‘It is true that the duty of care expected in cases of this sort is confined to reasonably foreseeable danger, but it does not necessarily follow that liability is escaped because the danger actually materializing is not identical with the danger reasonably foreseen and guarded against.’
(Lord Jenkins in Hughes v Lord Advocate)
Analyse this statement in terms of case law.
You are required to explain the concept of remoteness (or causation in law) and the way in which a line must be drawn on causal responsibility in tort for reasons of practicality or justice. The original test was directness (Re Polemis) but following Wagon Mound No 1 (briefly described) causation will be established by damage which is ‘reasonably foreseeable’. You may wish to consider whether these tests bring significantly different outcomes. The answer will also depend on how the ‘kind of damage’ is described: widely and generally or narrowly and in specific detail? This may be driven by policy concerns: whether it is intended to expand or restrict liability, noting that there are other means, besides causation, of doing so.

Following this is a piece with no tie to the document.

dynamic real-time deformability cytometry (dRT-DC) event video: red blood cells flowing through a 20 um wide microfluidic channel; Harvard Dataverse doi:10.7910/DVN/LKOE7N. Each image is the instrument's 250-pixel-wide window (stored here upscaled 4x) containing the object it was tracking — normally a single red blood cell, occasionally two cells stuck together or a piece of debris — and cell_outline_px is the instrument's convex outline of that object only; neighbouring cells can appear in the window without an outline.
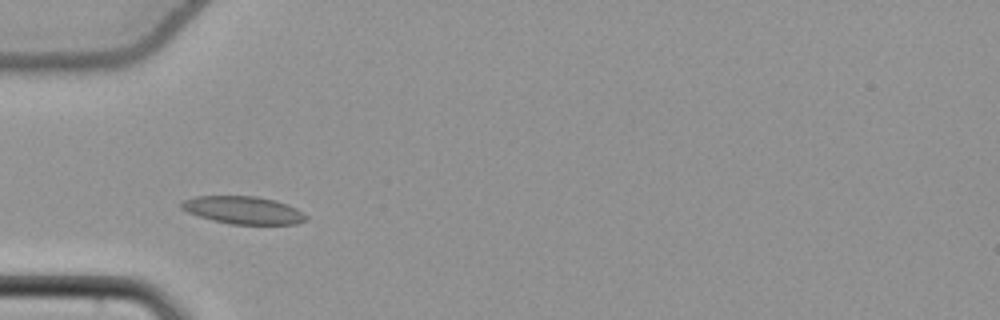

Another problem arises when reasonably foreseeable results occur, but in an unforeseeable way: e.g. Hughes v Lord Advocate. In that case it was held that the exact way that the damage is caused does not need to be reasonably foreseeable – the focus is on the damage itself. This was upheld and applied by the House of Lords in Jolley v Sutton.
The answer must also be supported by consideration of the ‘thin skull’ rule: its justification, and examples: Smith v Leech Brain, Robinson v Post Office and Lagden v O’Connor.